From the records below, return the lines beginning with the one that contains "vací projekty" and continuing through the one that contains "Další projekty", both included, reproduced character for character.
++++ Supplied records
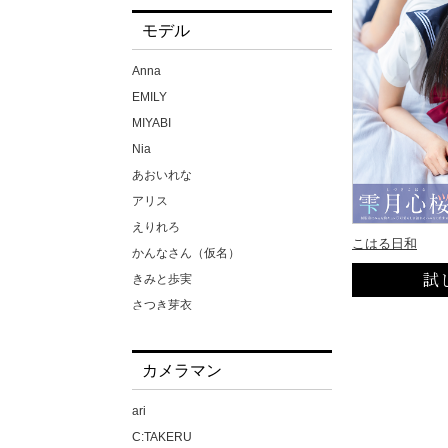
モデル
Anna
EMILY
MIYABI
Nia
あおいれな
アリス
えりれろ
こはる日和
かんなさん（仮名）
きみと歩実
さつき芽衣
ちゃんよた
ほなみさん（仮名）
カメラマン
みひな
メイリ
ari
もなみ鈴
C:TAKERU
++++++++
++++ Supplied records
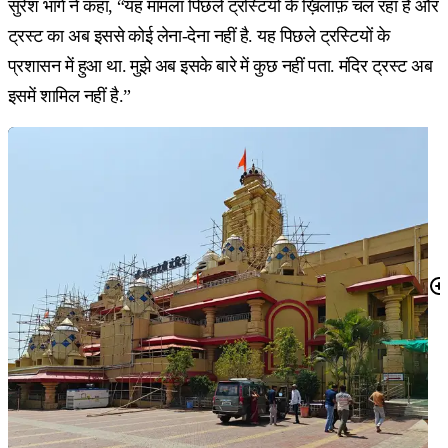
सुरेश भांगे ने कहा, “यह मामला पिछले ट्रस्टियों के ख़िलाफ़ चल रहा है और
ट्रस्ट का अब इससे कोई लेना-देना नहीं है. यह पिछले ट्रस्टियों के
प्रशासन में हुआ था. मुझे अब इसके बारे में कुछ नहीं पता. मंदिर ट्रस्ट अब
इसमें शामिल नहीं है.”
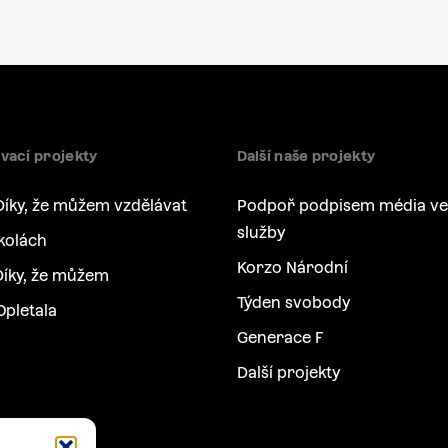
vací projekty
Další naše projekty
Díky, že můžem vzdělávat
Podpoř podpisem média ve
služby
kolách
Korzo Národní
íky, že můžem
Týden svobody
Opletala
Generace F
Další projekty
++++++++
++++ Supplied records
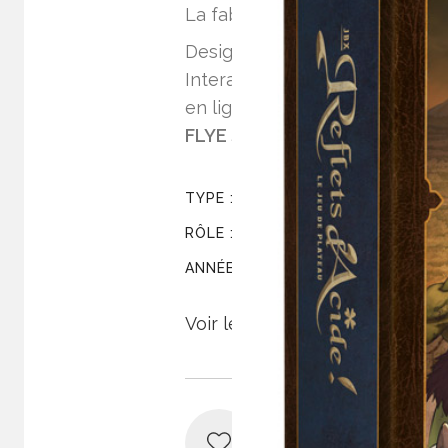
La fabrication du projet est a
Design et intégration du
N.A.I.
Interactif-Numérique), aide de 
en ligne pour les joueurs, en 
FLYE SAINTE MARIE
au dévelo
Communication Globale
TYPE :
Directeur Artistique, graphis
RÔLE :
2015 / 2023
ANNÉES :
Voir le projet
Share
++++++++
### Task output
vací projekty
Další naše projekty
Díky, že můžem vzdělávat
Podpoř podpisem média ve
služby
kolách
Korzo Národní
íky, že můžem
Týden svobody
Opletala
Generace F
Další projekty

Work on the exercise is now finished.